== Directive ==
Starting at the line that contains "(2) Die Geschäftsstelle" in the listing below, write out every line word for word until you have written the line that contains "Anträge durch die Kommission.".

[[ Information supplied, beginning ]]

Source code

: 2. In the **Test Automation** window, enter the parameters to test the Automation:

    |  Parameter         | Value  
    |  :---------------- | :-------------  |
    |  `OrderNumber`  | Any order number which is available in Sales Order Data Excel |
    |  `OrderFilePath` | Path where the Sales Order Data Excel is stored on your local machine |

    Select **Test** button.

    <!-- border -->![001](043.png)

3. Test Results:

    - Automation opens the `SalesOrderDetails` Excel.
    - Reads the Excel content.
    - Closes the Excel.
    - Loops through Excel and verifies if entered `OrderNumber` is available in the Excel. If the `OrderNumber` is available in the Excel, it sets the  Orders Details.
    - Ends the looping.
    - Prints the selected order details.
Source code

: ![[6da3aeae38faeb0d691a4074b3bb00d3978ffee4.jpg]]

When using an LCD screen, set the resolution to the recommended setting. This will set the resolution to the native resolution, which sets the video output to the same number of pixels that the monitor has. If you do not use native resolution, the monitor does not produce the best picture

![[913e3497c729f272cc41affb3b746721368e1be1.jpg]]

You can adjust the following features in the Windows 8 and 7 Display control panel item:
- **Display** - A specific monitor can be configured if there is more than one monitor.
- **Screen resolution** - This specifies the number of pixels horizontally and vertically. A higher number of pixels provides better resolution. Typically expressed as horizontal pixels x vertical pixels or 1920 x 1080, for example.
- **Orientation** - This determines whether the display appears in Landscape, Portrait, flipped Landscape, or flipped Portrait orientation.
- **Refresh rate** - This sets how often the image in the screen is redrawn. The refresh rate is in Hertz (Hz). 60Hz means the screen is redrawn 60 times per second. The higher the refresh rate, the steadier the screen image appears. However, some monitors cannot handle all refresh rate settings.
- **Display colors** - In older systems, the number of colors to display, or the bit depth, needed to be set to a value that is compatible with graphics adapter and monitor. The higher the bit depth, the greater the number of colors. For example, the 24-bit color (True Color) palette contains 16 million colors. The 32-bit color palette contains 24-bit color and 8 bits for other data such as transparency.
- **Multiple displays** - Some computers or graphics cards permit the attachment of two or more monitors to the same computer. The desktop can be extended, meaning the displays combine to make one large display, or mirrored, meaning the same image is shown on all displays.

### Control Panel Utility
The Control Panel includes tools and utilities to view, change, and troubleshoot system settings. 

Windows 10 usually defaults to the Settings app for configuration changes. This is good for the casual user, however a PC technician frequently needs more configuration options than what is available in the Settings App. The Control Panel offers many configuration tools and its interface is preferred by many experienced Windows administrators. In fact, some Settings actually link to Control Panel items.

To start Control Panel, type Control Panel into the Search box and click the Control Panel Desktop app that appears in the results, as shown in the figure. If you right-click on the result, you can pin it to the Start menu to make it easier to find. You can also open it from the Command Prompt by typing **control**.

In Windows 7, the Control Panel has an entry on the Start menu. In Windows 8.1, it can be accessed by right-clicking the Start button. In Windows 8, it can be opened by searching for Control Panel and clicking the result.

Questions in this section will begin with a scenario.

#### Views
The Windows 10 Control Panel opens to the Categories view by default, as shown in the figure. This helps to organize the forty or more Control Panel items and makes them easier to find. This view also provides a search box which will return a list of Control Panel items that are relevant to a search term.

[[ Information supplied, end ]]
[[ Information supplied, beginning ]]

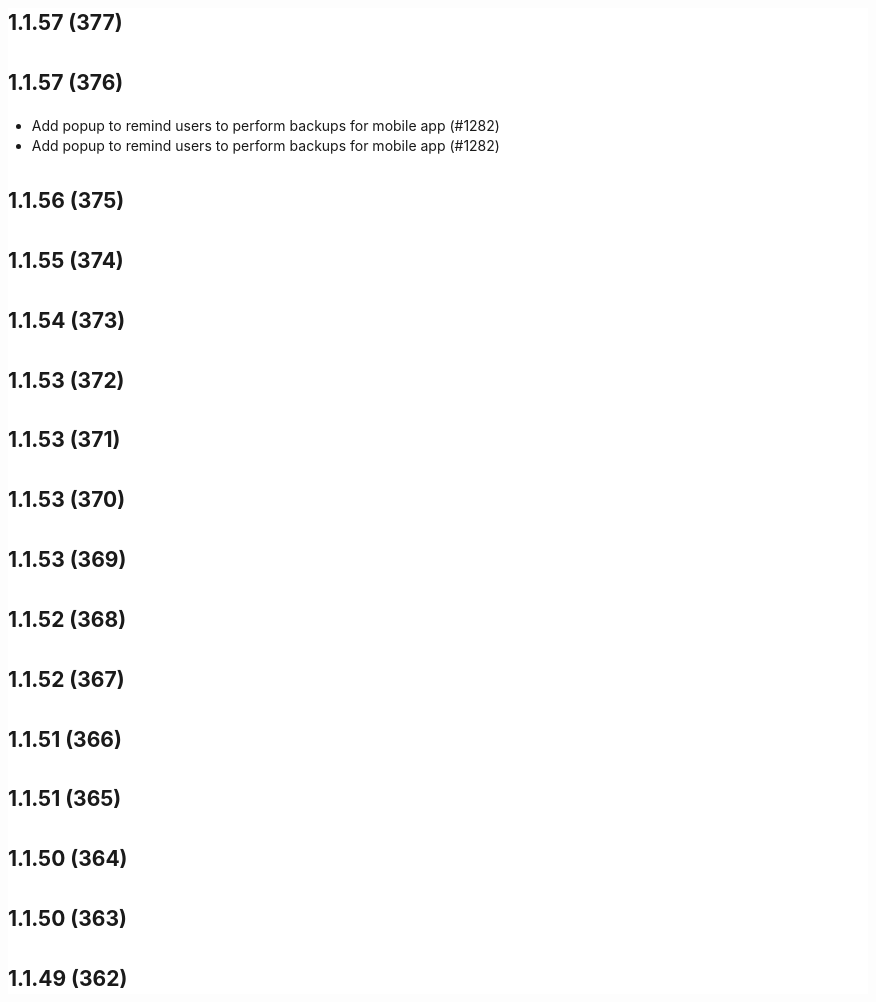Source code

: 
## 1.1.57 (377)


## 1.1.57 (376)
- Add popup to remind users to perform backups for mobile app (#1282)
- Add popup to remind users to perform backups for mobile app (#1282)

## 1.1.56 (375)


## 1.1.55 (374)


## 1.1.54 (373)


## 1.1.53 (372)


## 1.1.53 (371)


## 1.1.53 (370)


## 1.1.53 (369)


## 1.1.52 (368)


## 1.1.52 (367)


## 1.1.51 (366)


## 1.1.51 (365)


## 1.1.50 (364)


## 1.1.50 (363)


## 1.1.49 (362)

[[ Information supplied, end ]]
[[ Information supplied, beginning ]]

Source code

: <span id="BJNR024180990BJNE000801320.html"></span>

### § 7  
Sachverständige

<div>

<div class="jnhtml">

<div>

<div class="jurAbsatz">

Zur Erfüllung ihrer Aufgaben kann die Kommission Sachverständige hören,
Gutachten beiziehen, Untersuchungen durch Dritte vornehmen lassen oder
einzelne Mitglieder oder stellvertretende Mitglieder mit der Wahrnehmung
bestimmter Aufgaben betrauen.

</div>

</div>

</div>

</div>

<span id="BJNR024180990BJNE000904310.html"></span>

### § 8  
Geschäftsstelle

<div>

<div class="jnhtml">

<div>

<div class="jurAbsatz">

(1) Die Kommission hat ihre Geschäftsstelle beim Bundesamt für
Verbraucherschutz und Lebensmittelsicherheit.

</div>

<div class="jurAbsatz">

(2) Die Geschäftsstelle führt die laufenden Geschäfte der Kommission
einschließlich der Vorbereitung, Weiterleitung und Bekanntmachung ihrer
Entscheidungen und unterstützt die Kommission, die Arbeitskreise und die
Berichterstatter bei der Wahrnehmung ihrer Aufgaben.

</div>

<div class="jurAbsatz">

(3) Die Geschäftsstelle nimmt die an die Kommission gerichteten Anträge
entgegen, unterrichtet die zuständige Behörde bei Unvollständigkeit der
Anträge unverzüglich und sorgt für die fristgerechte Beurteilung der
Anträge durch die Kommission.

[[ Information supplied, end ]]

== Final answer ==
(2) Die Geschäftsstelle führt die laufenden Geschäfte der Kommission
einschließlich der Vorbereitung, Weiterleitung und Bekanntmachung ihrer
Entscheidungen und unterstützt die Kommission, die Arbeitskreise und die
Berichterstatter bei der Wahrnehmung ihrer Aufgaben.

</div>

<div class="jurAbsatz">

(3) Die Geschäftsstelle nimmt die an die Kommission gerichteten Anträge
entgegen, unterrichtet die zuständige Behörde bei Unvollständigkeit der
Anträge unverzüglich und sorgt für die fristgerechte Beurteilung der
Anträge durch die Kommission.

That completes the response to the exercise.